Consider the effect a widespread quarantine such as in Italy will have on just the retail industry. No customers, no sales revenue, no funds to pay the rent — all of which spells collateral disaster for employment, the property industry and financial services.

The effects are already acutely apparent in the tourism industry, with cancellations streaming in. It requires little imagination to game out the economic risk exposure.

The deafening silence from the financial sector is deeply concerning. What risk measures are being put in place by the Reserve Bank and the Treasury?

Apart from the destroyed livelihoods of many, there will be very low demand post the event. Worse, occupancies could take decades to recover, if at all. Neither the economy in general, nor landlords and banks, can afford wholesale bankruptcies that will follow the legal enforcement of rental contracts, business loan agreements or suretyships.

What happens to banks when owners of small businesses cannot pay their home loan instalments en masse? Are landlords prepared for the day when their retail tenants cannot pay the rent? Everyone needs to share the pain or nobody may survive.

The Bank should make liquidity arrangements available to the banks, which in turn need to provide payment holidays on business loans and personal loans to small-business owners.

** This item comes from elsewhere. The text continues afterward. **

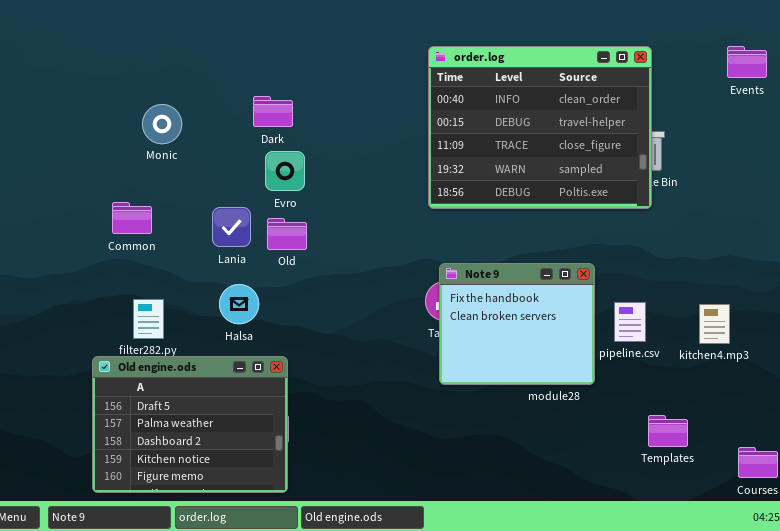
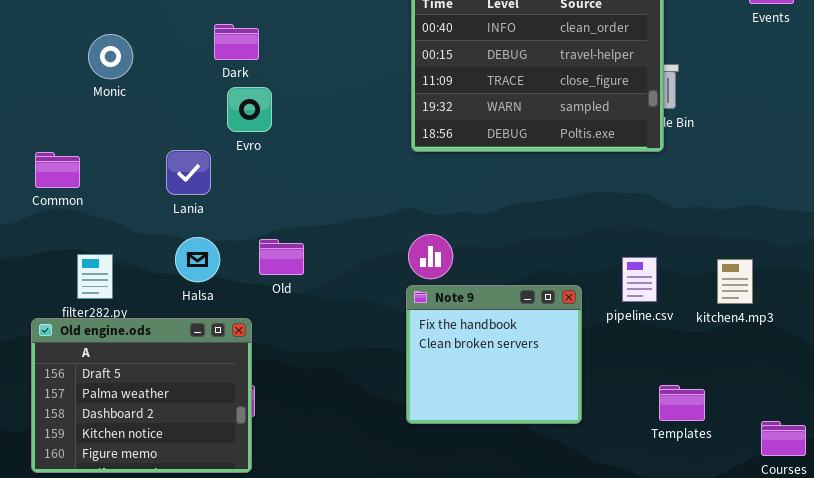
Common: [112,202,152,234] -> [35,152,80,188], moved
Old: [267,218,307,250] -> [259,239,304,275], moved
Note 9: [439,263,595,385] -> [406,285,582,424], moved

Commercial landlords need to pass such instalment deferments on to their tenants until markets return to normal.

The Italian government is making €25bn available to support its economy and putting in place strategies to protect companies, workers and families, which includes letting families temporarily suspend some mortgage and tax payments. State guarantees are being discussed to help banks survive a resulting cash crunch.

SA clearly does not have the money Italy is throwing at the problem, which is equivalent to Eskom’s debt. What we had was spent on propping up SAA and other vanity projects instead of saving for a rainy day. Now it’s raining. What’s the plan?